> _Job item_
Once you find the line containing "f_number: 9", set down exactly that line and every one after it through the end of the listing below, with both ends included and any pictures omitted.

> _Material shown_
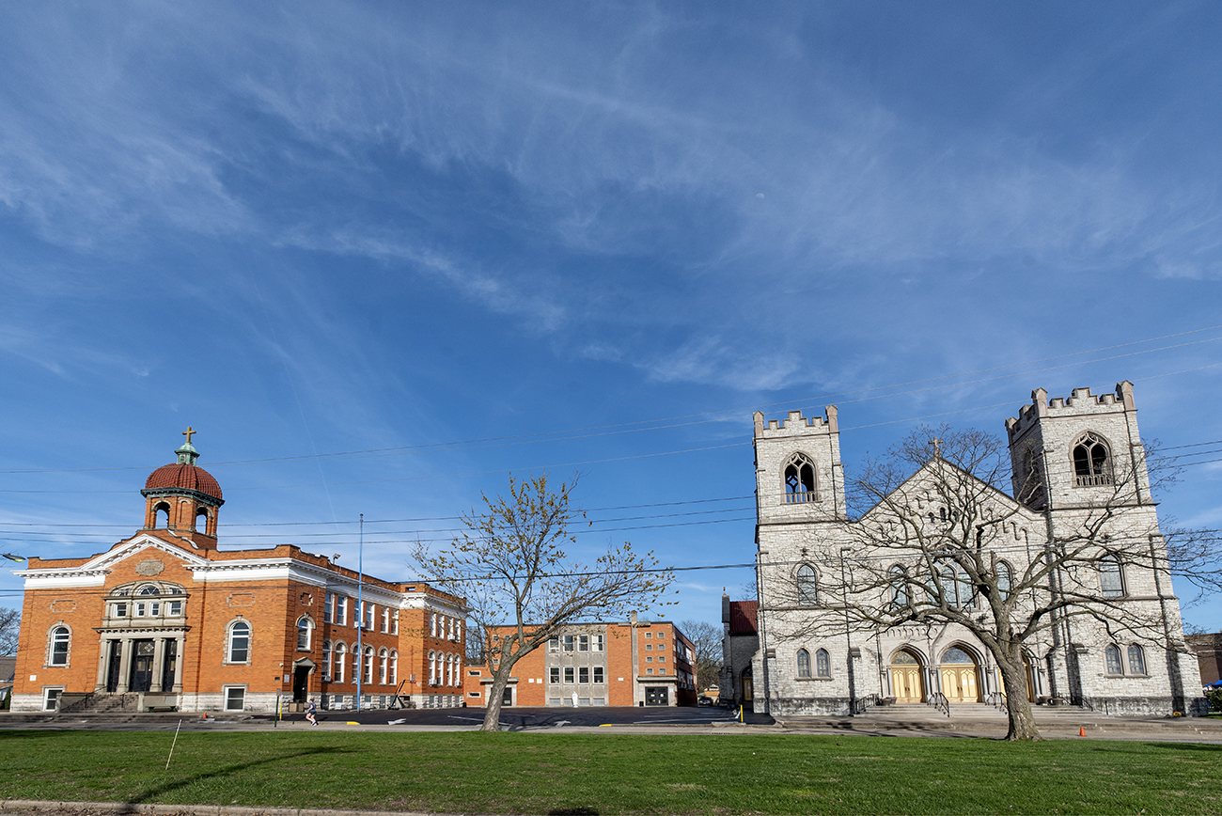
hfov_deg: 93.3
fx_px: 577
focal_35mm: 17
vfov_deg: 70.5
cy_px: 408
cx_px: 611
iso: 400
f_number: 9
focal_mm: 17
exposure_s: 1/1250
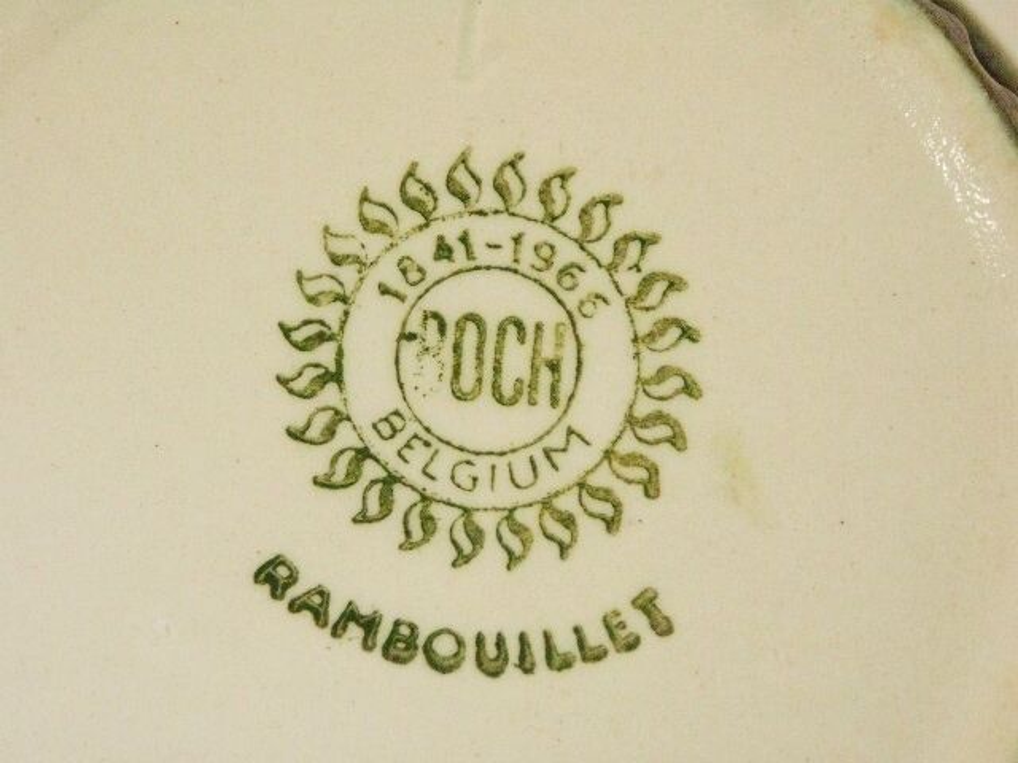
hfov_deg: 9.9
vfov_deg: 7.4
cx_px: 509
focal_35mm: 200
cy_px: 382
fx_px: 5882
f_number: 3.5
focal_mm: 50.69
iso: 200
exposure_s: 1/160
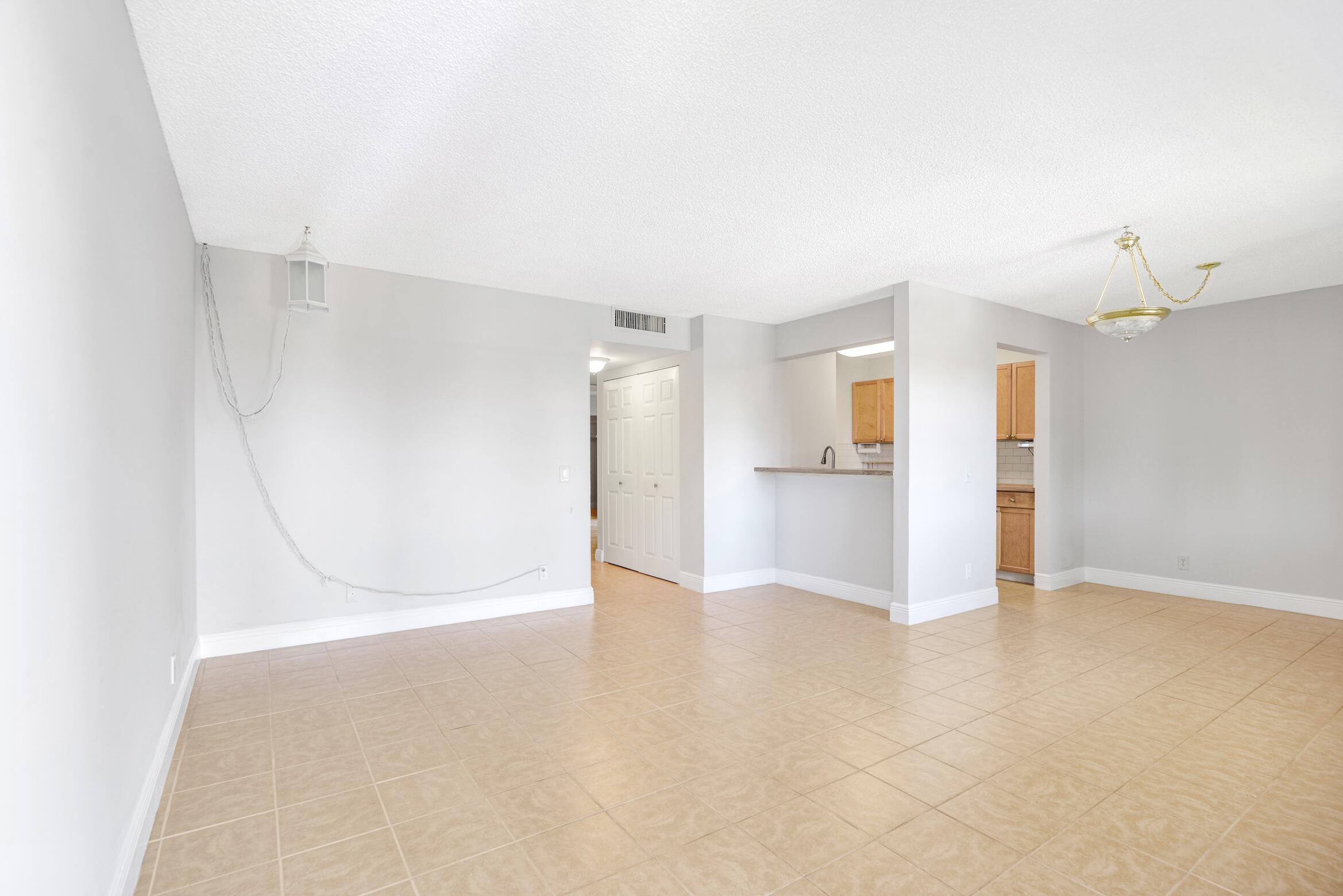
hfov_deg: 96.7
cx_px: 672
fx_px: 597
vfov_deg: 73.8
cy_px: 448
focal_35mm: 16
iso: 200
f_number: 8
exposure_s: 1/8
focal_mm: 16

> _Task result_
f_number: 9
focal_mm: 17
exposure_s: 1/1250
hfov_deg: 9.9
vfov_deg: 7.4
cx_px: 509
focal_35mm: 200
cy_px: 382
fx_px: 5882
f_number: 3.5
focal_mm: 50.69
iso: 200
exposure_s: 1/160
hfov_deg: 96.7
cx_px: 672
fx_px: 597
vfov_deg: 73.8
cy_px: 448
focal_35mm: 16
iso: 200
f_number: 8
exposure_s: 1/8
focal_mm: 16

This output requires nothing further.